By making lifestyle changes and meeting the program’s goals, seniors 65 and older can reduce their risk for type two diabetes by 71% and those under the age of 65 by 58%, according to Vaughan.

Type 2 diabetes is typically brought on by obesity and lack of physical activity.

“It’s not about how much sugar you consume, as many people think,” Vaughan said. “Sugar doesn’t cause diabetes but sugar can cause weight gain.”

During the 16-week program, professional lifestyle coaches provide information about healthy eating and becoming more physically active. Members meet monthly for a year to follow-up on their progress.

“We spend time finding out what’s going to work for you,” Vaughan said. “As a group we problem-solve and make individual goals. We then meet back a week later and talk about what works. Members support each other.”

Belfiore credits the group dynamic to contributing to his success.

“You were asked in a comfortable way to make commitments,” he explained. “We set goals and put them in writing. There was follow-up and gentle guidance offered.”

Although some people, such as Belfiore, chose to exercise at YMCA facilities in Trumbull and Westport, near to his worksite, this is not a program requirement. Brisk activities, such as raking the leaves, mowing the lawn and walking the dog are also beneficial, Vaughan said.

“We want people to do whatever kind of physical activity they enjoy,” she added. “As long as you’re moving, it’s all good.”

The program’s facilitators also do not endorse a specific diet to follow. They do, however, discuss the importance of portion control and limiting fat- and sugar-filled foods. Belfiore said he has learned how to eat healthy, wholesome foods and to limit indulgences in foods containing fat and sugar.

“The main thing going into this for me was that there is not going to be sacrifice,” Belfiore said. “Moderation, of course, is a key for us.”

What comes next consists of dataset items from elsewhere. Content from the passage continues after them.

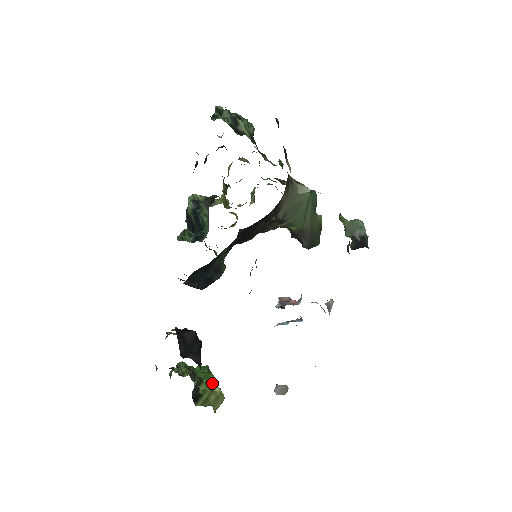
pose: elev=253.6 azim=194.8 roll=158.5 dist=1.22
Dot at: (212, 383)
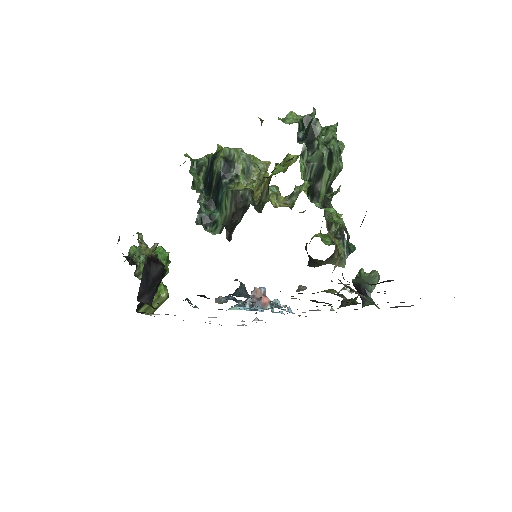
Dot at: (164, 276)
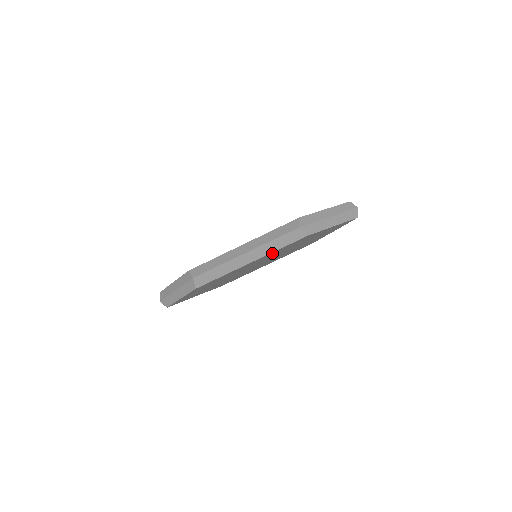
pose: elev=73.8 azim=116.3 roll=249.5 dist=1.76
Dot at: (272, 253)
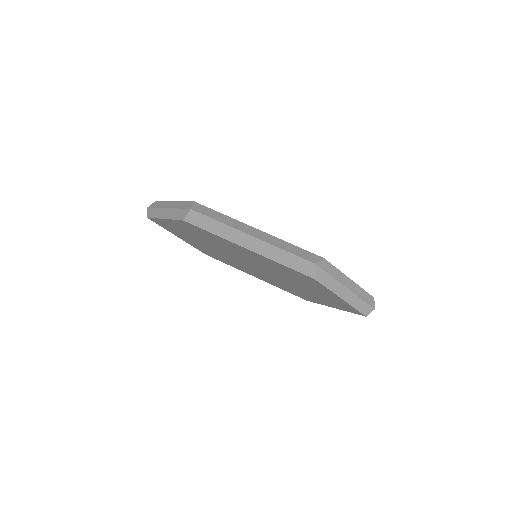
Dot at: (271, 262)
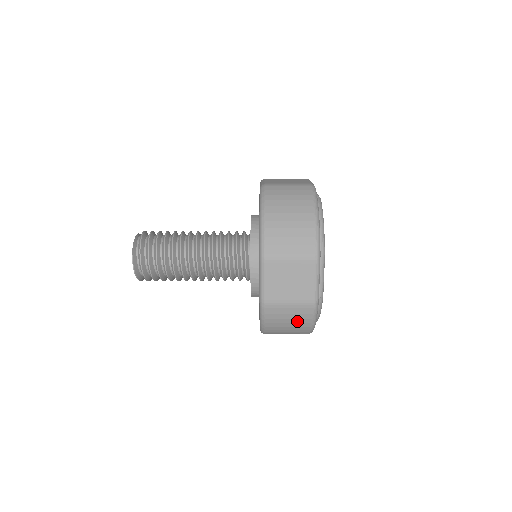
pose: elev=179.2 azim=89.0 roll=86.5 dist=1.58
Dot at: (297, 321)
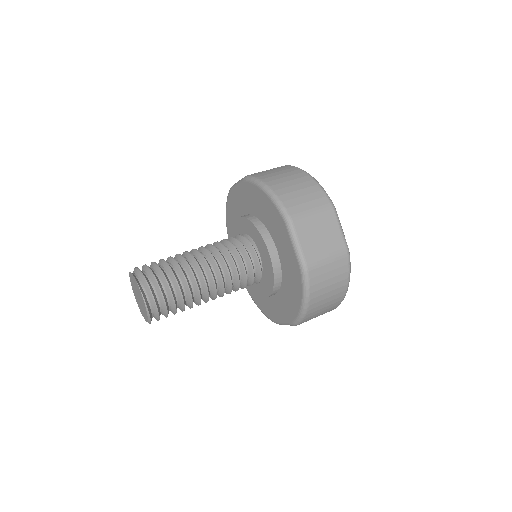
Dot at: (337, 279)
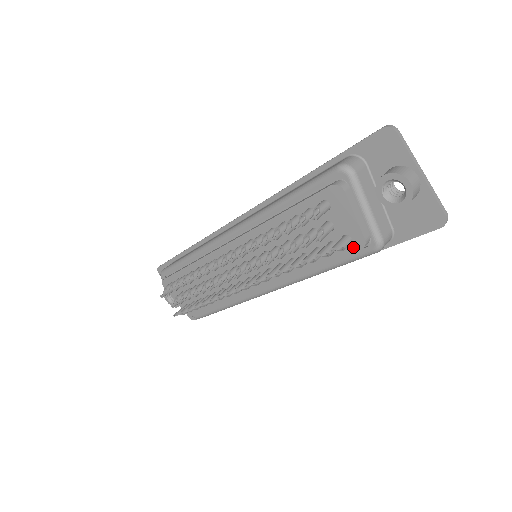
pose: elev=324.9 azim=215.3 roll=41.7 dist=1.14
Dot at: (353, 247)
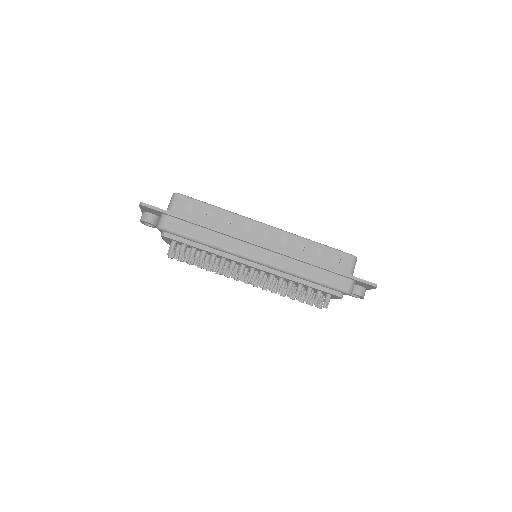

Before he was diagnosed as pre-diabetic, Belfiore worried about having a heart attack. At the age of 52, his father died from a massive heart attack.

Additionally, Belfiore underwent an ablation to treat atrial fibrillation in 2007. Two years ago his cardiologist prescribed statins to combat Belfiore’s elevated cholesterol levels.

“He told me the cholesterol was now under control but that I needed to do something for him,” Belfiore said. “‘If you keep overeating, you’re going to get diabetes,’ he told me. This was another smack in the face.”

Both his cardiologist and primary physician are, of course, pleased with Belfiore’s improved health.

“For people who are looking for the solution, this works,” Belfiore said.